(EXTRACTED MATERIAL)
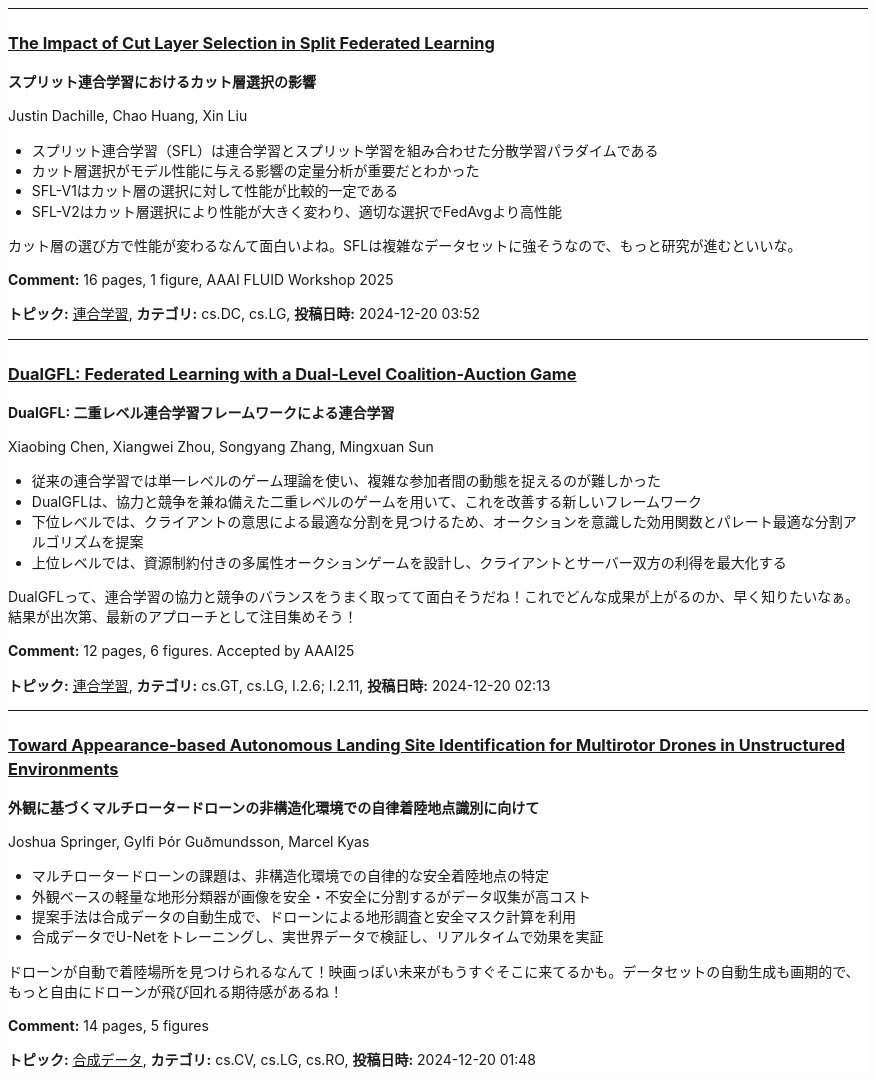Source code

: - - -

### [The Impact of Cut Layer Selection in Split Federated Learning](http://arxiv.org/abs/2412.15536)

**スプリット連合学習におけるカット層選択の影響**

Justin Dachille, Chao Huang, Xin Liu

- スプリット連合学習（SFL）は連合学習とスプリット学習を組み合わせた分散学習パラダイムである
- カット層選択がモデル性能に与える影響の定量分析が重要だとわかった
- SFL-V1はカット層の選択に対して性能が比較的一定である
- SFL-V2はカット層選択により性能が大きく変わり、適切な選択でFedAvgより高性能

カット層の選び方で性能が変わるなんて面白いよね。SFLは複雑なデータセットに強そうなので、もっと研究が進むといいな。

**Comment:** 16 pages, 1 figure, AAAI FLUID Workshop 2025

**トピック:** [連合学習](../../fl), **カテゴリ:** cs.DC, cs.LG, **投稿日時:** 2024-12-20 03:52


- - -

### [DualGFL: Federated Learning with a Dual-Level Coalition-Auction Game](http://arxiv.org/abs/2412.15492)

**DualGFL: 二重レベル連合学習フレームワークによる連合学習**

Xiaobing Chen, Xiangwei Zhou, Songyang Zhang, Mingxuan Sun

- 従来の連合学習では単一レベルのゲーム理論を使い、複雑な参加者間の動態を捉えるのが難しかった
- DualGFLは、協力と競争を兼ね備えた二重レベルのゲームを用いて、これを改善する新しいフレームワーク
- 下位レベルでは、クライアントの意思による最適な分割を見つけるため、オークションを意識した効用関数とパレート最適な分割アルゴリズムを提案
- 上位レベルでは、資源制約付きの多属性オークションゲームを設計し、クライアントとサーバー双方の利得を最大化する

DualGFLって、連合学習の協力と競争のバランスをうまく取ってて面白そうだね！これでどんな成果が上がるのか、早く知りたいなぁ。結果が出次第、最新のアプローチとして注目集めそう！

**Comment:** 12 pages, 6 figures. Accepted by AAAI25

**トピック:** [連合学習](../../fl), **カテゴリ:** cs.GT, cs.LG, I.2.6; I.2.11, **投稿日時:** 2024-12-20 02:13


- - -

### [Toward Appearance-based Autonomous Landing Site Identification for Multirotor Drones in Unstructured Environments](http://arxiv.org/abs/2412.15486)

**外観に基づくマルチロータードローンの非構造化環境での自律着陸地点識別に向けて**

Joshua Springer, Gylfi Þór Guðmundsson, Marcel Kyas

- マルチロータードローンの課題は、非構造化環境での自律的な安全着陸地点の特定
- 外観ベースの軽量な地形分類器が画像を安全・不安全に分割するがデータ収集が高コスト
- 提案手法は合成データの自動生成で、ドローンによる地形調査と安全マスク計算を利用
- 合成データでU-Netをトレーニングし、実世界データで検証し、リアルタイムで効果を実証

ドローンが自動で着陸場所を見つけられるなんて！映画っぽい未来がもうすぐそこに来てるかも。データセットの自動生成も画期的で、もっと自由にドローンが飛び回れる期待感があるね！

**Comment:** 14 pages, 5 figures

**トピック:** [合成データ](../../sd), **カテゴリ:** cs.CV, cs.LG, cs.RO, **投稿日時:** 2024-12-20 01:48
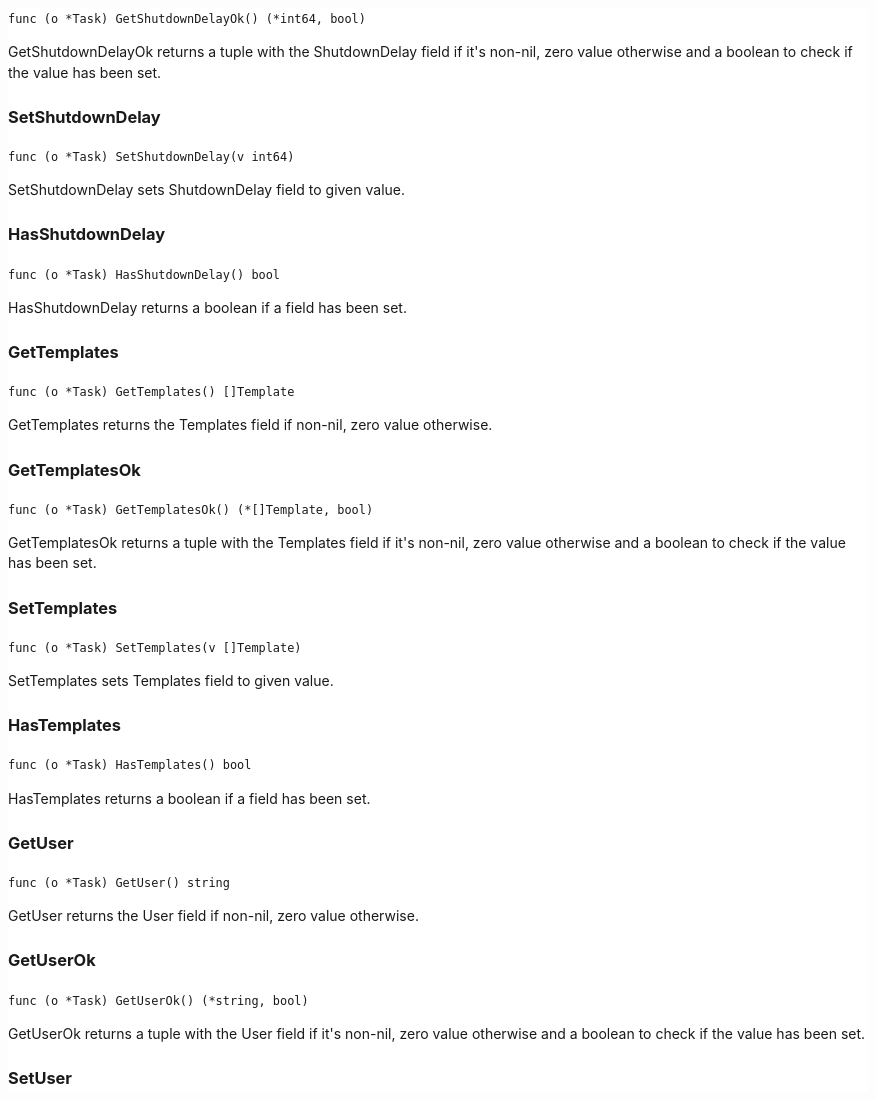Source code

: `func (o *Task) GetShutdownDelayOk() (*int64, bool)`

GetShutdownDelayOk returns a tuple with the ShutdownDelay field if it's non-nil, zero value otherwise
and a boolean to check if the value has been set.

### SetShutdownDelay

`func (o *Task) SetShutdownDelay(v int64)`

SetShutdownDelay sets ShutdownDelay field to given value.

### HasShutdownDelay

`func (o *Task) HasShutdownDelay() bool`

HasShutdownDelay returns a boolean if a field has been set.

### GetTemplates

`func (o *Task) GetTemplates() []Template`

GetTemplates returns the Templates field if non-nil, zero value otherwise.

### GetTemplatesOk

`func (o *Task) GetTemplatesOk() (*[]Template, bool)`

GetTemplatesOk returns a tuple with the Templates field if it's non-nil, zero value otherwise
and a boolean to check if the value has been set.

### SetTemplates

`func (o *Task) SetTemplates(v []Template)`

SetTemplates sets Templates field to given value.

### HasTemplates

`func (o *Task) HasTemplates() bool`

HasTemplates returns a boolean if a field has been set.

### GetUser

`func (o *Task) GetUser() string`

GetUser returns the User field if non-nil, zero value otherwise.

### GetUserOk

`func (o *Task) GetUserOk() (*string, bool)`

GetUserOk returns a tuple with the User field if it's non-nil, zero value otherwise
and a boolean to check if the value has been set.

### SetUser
(End EXTRACTED MATERIAL)
Apart from the pictures, all of the data should be repeated exactly.

» PROBLEM SOLUTION:
Source code

: - - -

### [The Impact of Cut Layer Selection in Split Federated Learning](http://arxiv.org/abs/2412.15536)

**スプリット連合学習におけるカット層選択の影響**

Justin Dachille, Chao Huang, Xin Liu

- スプリット連合学習（SFL）は連合学習とスプリット学習を組み合わせた分散学習パラダイムである
- カット層選択がモデル性能に与える影響の定量分析が重要だとわかった
- SFL-V1はカット層の選択に対して性能が比較的一定である
- SFL-V2はカット層選択により性能が大きく変わり、適切な選択でFedAvgより高性能

カット層の選び方で性能が変わるなんて面白いよね。SFLは複雑なデータセットに強そうなので、もっと研究が進むといいな。

**Comment:** 16 pages, 1 figure, AAAI FLUID Workshop 2025

**トピック:** [連合学習](../../fl), **カテゴリ:** cs.DC, cs.LG, **投稿日時:** 2024-12-20 03:52


- - -

### [DualGFL: Federated Learning with a Dual-Level Coalition-Auction Game](http://arxiv.org/abs/2412.15492)

**DualGFL: 二重レベル連合学習フレームワークによる連合学習**

Xiaobing Chen, Xiangwei Zhou, Songyang Zhang, Mingxuan Sun

- 従来の連合学習では単一レベルのゲーム理論を使い、複雑な参加者間の動態を捉えるのが難しかった
- DualGFLは、協力と競争を兼ね備えた二重レベルのゲームを用いて、これを改善する新しいフレームワーク
- 下位レベルでは、クライアントの意思による最適な分割を見つけるため、オークションを意識した効用関数とパレート最適な分割アルゴリズムを提案
- 上位レベルでは、資源制約付きの多属性オークションゲームを設計し、クライアントとサーバー双方の利得を最大化する

DualGFLって、連合学習の協力と競争のバランスをうまく取ってて面白そうだね！これでどんな成果が上がるのか、早く知りたいなぁ。結果が出次第、最新のアプローチとして注目集めそう！

**Comment:** 12 pages, 6 figures. Accepted by AAAI25

**トピック:** [連合学習](../../fl), **カテゴリ:** cs.GT, cs.LG, I.2.6; I.2.11, **投稿日時:** 2024-12-20 02:13


- - -

### [Toward Appearance-based Autonomous Landing Site Identification for Multirotor Drones in Unstructured Environments](http://arxiv.org/abs/2412.15486)

**外観に基づくマルチロータードローンの非構造化環境での自律着陸地点識別に向けて**

Joshua Springer, Gylfi Þór Guðmundsson, Marcel Kyas

- マルチロータードローンの課題は、非構造化環境での自律的な安全着陸地点の特定
- 外観ベースの軽量な地形分類器が画像を安全・不安全に分割するがデータ収集が高コスト
- 提案手法は合成データの自動生成で、ドローンによる地形調査と安全マスク計算を利用
- 合成データでU-Netをトレーニングし、実世界データで検証し、リアルタイムで効果を実証

ドローンが自動で着陸場所を見つけられるなんて！映画っぽい未来がもうすぐそこに来てるかも。データセットの自動生成も画期的で、もっと自由にドローンが飛び回れる期待感があるね！

**Comment:** 14 pages, 5 figures

**トピック:** [合成データ](../../sd), **カテゴリ:** cs.CV, cs.LG, cs.RO, **投稿日時:** 2024-12-20 01:48
Source code

: `func (o *Task) GetShutdownDelayOk() (*int64, bool)`

GetShutdownDelayOk returns a tuple with the ShutdownDelay field if it's non-nil, zero value otherwise
and a boolean to check if the value has been set.

### SetShutdownDelay

`func (o *Task) SetShutdownDelay(v int64)`

SetShutdownDelay sets ShutdownDelay field to given value.

### HasShutdownDelay

`func (o *Task) HasShutdownDelay() bool`

HasShutdownDelay returns a boolean if a field has been set.

### GetTemplates

`func (o *Task) GetTemplates() []Template`

GetTemplates returns the Templates field if non-nil, zero value otherwise.

### GetTemplatesOk

`func (o *Task) GetTemplatesOk() (*[]Template, bool)`

GetTemplatesOk returns a tuple with the Templates field if it's non-nil, zero value otherwise
and a boolean to check if the value has been set.

### SetTemplates

`func (o *Task) SetTemplates(v []Template)`

SetTemplates sets Templates field to given value.

### HasTemplates

`func (o *Task) HasTemplates() bool`

HasTemplates returns a boolean if a field has been set.

### GetUser

`func (o *Task) GetUser() string`

GetUser returns the User field if non-nil, zero value otherwise.

### GetUserOk

`func (o *Task) GetUserOk() (*string, bool)`

GetUserOk returns a tuple with the User field if it's non-nil, zero value otherwise
and a boolean to check if the value has been set.

### SetUser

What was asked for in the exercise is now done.